Clinicopathological features of Langerhans cell sarcoma with only cutaneous involvement described in present and previous reports
Pileri SA (2002) 
Langerhans cell sarcoma
Multiple nodular lesions on skin
Pileri SA (2002) 
Langerhans cell sarcoma
Single nodular lesion on skin
Surgery and radiotherapy
Alive in complete remission
Misery L (2003) 
Malignant Langerhans cell tumor
Single red, hardened nodular lesion on skin
Surgery with large excision
2-year follow-up, no relapse/alive
The present case
Langerhans cell sarcoma
Ulcerated and nodular lesion on skin
Surgery and chemotherapy with CHOP regimen
PR, 1-year follow-up, no relapse/alive
As its rareness in skin and poorly differentiated morphologic features, cutaneous LCS should be differentially diagnosed from other epithelial or mesenchymal malignancy of skin, including metastatic cancer, malignant melanoma, anaplastic large cell lymphoma and myeloid sarcoma. All of these diseases exhibit skin lesion and a frankly malignant cytologic appearance with highly aggressive clinical course and a poor prognosis, which may sometimes cause diagnostic confusion with LCS. However, cutaneous squamous cell carcinoma or metastatic cancer shows an obvious nest structure with epithelial phenotype, such as pan-cytokeratin, CK7 or CK20. Melanoma might share S-100 protein positivity, but also expresse other melanocytic markers, such as HMB45 and melan-A. Anaplastic large cell lymphomas are CD30+ and EMA+ and may show ALK positivity. Occasionally, myeloid leukemia can firstly present in skin, in which CD68 and lysozyme positivity could be observed and sometimes difficult to be distinguished from LCS. The presence of myeloid specific markers, such as MPO, CD117, CD99 and CD34 should be helpful in making a diagnosis of myeloid leukemia first presenting in skin or cutaneous myeloid sarcoma. In our case, the tumor cells strongly expressed CD1a, S-100 protein and langerin, which were Langerhans cell-specific marker, arguing against other cutaneous hematological neoplasma.
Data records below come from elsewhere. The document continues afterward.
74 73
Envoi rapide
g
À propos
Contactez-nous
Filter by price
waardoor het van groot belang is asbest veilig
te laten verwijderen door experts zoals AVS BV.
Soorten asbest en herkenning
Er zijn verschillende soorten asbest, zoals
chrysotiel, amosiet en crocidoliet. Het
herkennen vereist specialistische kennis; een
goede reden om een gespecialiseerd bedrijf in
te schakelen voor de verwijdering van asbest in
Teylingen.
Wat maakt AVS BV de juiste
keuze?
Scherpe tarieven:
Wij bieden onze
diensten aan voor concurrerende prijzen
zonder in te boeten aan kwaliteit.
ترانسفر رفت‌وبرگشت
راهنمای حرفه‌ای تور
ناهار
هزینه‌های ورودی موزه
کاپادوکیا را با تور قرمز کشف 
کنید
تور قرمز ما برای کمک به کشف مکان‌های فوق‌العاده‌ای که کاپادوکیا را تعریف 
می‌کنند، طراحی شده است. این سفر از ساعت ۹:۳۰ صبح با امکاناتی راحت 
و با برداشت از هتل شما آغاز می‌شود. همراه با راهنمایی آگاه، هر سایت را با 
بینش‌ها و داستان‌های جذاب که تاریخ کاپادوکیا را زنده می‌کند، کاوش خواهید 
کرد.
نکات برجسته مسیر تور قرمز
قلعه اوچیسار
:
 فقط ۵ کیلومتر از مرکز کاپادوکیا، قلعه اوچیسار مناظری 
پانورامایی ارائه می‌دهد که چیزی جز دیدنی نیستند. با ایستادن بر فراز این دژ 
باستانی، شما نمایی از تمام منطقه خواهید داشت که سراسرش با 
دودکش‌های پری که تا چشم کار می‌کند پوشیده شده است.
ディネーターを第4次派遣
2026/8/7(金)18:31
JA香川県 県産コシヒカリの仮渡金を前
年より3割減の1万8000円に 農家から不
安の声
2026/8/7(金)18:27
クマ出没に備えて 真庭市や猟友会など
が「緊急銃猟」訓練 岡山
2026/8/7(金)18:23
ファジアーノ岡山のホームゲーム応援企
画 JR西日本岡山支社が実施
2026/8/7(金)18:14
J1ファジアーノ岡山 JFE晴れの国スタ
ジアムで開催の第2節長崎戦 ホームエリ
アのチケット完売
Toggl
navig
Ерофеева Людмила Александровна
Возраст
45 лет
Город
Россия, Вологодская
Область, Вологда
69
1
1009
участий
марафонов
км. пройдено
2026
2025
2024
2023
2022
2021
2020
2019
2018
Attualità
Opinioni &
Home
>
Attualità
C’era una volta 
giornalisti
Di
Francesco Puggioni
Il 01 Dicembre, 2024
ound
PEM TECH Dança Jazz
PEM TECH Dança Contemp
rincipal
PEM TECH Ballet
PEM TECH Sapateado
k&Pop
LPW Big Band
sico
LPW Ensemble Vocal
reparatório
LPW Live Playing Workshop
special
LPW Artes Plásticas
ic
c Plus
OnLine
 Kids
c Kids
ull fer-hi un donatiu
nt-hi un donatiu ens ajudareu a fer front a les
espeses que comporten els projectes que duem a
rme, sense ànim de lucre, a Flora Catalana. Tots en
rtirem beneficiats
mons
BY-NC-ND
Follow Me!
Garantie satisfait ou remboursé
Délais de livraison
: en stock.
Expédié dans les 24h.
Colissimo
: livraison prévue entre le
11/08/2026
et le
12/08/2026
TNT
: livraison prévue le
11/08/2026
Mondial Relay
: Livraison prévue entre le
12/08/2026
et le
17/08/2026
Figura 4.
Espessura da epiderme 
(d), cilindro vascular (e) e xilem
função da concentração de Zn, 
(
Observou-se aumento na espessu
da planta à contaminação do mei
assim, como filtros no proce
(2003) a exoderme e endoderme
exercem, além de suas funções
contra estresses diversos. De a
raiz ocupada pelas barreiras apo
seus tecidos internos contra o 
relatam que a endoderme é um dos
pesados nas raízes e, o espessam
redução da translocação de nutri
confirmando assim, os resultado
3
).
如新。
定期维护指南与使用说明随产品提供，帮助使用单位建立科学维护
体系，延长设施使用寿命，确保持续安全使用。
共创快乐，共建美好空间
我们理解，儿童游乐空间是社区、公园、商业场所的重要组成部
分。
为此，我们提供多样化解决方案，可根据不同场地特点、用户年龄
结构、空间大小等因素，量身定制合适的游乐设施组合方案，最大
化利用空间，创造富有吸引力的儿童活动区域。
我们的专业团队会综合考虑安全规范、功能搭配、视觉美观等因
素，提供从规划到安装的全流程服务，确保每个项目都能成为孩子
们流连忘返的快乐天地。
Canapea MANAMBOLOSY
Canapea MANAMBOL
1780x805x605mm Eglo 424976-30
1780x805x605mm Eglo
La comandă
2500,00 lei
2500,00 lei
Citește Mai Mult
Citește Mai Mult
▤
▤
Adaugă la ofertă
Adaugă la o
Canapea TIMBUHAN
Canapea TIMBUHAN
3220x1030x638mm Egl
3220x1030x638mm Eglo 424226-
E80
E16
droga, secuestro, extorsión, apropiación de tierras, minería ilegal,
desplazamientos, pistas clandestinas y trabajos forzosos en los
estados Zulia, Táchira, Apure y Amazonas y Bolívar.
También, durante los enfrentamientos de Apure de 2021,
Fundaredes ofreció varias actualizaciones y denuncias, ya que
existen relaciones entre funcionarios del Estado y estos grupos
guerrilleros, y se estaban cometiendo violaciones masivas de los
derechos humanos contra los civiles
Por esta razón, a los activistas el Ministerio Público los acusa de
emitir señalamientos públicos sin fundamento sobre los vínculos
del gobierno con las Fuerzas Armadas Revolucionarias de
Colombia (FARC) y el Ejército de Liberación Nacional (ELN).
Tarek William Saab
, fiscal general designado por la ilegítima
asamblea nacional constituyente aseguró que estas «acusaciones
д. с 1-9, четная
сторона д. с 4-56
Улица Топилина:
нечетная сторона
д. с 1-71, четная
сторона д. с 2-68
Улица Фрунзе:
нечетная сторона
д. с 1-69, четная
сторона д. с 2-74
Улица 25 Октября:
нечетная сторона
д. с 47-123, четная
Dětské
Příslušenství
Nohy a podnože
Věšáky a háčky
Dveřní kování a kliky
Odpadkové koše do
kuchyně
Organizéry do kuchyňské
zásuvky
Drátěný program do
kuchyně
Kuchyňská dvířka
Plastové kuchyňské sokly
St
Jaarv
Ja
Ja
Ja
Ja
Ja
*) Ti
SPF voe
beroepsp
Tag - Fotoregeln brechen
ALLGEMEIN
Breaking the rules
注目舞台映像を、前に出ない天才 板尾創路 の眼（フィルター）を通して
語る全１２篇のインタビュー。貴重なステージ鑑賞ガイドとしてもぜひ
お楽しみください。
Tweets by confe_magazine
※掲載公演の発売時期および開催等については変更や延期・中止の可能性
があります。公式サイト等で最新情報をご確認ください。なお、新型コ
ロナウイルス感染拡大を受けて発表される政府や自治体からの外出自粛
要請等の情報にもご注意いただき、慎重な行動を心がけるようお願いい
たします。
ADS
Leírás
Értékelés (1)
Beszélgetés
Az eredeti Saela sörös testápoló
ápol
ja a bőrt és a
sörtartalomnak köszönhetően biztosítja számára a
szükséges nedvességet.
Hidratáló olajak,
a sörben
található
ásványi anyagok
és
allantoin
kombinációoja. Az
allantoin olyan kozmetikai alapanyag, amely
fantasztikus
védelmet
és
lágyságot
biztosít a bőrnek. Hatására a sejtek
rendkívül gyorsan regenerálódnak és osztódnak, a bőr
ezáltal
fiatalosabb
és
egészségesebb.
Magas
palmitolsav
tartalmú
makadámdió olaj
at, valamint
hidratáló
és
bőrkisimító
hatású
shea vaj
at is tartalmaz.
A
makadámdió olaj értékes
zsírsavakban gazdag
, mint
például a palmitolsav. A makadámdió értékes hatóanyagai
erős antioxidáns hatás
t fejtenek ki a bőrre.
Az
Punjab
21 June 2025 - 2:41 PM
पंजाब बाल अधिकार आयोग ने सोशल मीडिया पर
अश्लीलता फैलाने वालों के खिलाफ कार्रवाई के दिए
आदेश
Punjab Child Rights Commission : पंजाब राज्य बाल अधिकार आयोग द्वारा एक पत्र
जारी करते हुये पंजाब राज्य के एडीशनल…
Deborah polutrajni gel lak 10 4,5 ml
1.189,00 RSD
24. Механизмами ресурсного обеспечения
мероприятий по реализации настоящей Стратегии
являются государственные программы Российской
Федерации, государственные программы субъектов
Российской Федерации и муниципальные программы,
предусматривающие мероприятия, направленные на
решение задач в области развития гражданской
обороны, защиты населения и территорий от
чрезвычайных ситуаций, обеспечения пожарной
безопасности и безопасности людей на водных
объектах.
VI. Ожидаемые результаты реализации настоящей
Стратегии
In conclusion, LCSs are extremely rare and only a few cases of LCSs with only cutaneous involvement have been reported in the literature. Our additive case also presented its rarity of site. The diagnosis of primary cutaneous LCS is difficult and should be made cautiously, particularly for those cases with clinically localized disease, but lacking the extra-cutaneous manifestation. LCS is a highly aggressive hematopoietic malignancy with poor prognosis. We suggest a long period of follow-up is necessary and radiographic examination is helpful for demonstrating organ involvement to inspect the progression even if the patient had complete remission at initial chemotherapy.
Written informed consent was obtained from the patient for publication of this case report and any accompanying images. A copy of the written consent is available for review by the Editor-in-Chief of this journal.